Recently, researchers in Europe reported the first synthesis of a fully renewable polyester: Lucia Gardossi and her team at the university of trieste in Italy have produced a renewable polyester from an enzyme-catalyzed polymer. The researchers paid particular attention to the substance's sustainability during their study.
"We chose the biotype monomer produced by microbial fermentation of sugar as the raw material and fixed the enzyme (a biodegradable protein) to the rice hull as the catalyst for the polymerization," says Gardossi. In addition to using renewable materials and catalysts, the researchers were able to achieve solvent-free polymerization at 50°C, while similar reactions typically require metal catalysis at 150°C.

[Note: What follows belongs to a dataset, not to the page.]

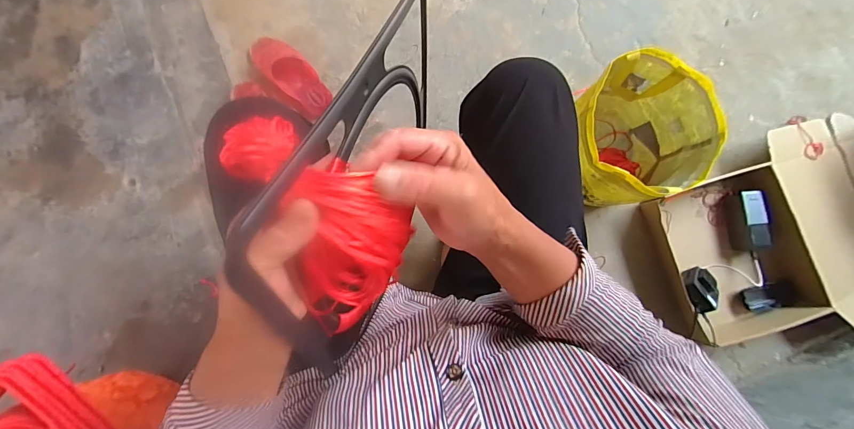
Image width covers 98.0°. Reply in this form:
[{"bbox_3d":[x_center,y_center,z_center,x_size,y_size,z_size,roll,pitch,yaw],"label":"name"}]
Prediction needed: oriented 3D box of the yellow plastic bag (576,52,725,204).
[{"bbox_3d":[0.374,-0.142,0.751,0.239,0.270,0.242,-27,86,-5],"label":"yellow plastic bag"}]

After in-depth research and calculation, Gardossi team selected the cracking dissolve cellulose enzyme (Thermobifida cellulosilytica, Thc_cut1) the enzyme can be oxalic acid and 1, 4 butanediol into polyester. "We use novel bioinformatics methods to select enzymes scientifically and rationally, and use multivariate statistical methods to optimize the enzyme production process," says Gardossi.

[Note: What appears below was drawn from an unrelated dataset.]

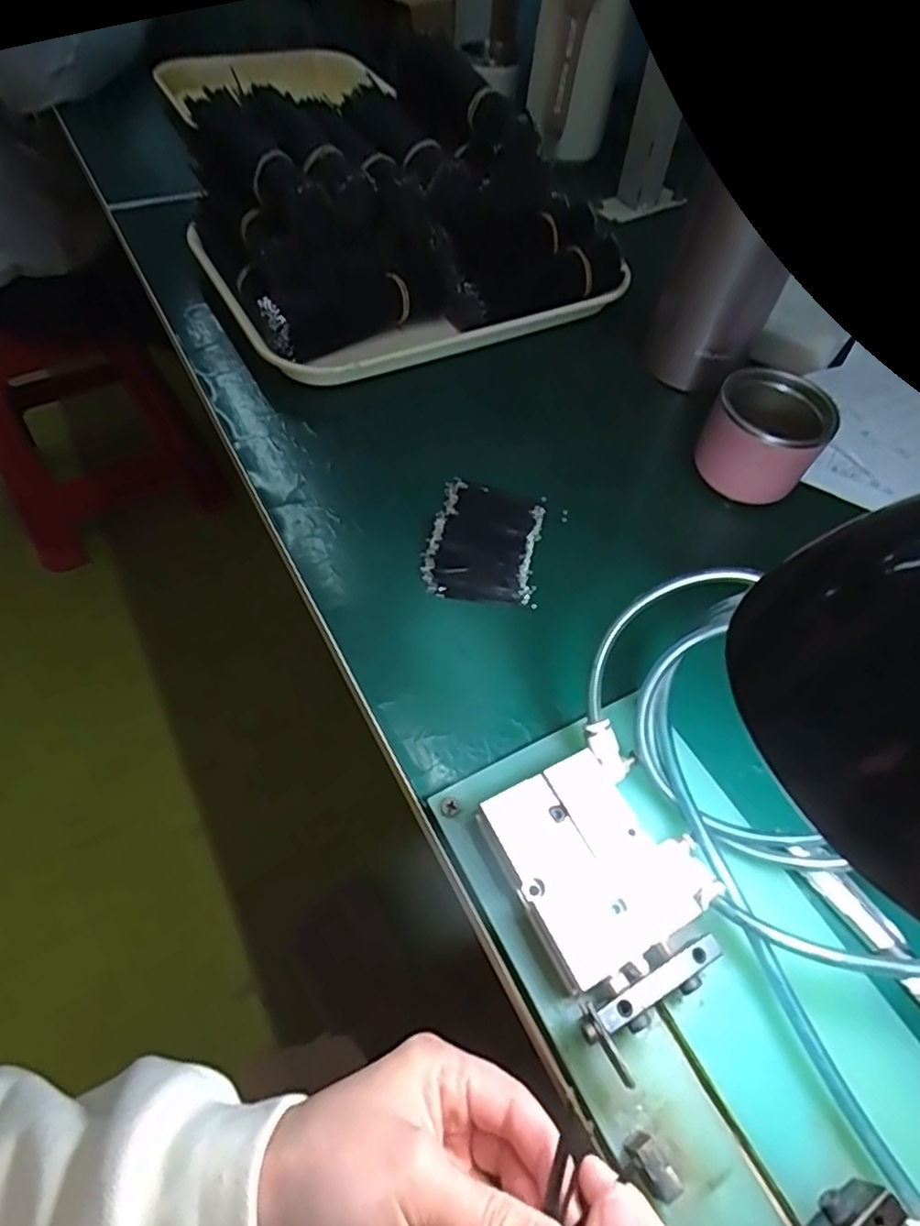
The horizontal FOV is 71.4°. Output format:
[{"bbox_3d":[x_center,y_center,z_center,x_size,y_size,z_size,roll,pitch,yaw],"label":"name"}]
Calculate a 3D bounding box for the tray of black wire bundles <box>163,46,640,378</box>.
[{"bbox_3d":[-0.051,-0.311,0.478,0.266,0.120,0.254,-26,62,-21],"label":"tray of black wire bundles"}]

ThomasFarmer, an expert in sustainable chemistry at the university of york in the UK, praises the "holistic approach" used by Gardossi's team, which is not mysterious, but too many researchers specialise in optimizing the synthesis process in one area in order to gain green credentials. Thomas added: "this study, which includes bioinduced monomers and solvent-free conditions, is a classic example of how green chemistry can be applied to all aspects of production. Exploration and efforts like this will drive the future of truly sustainable polymers."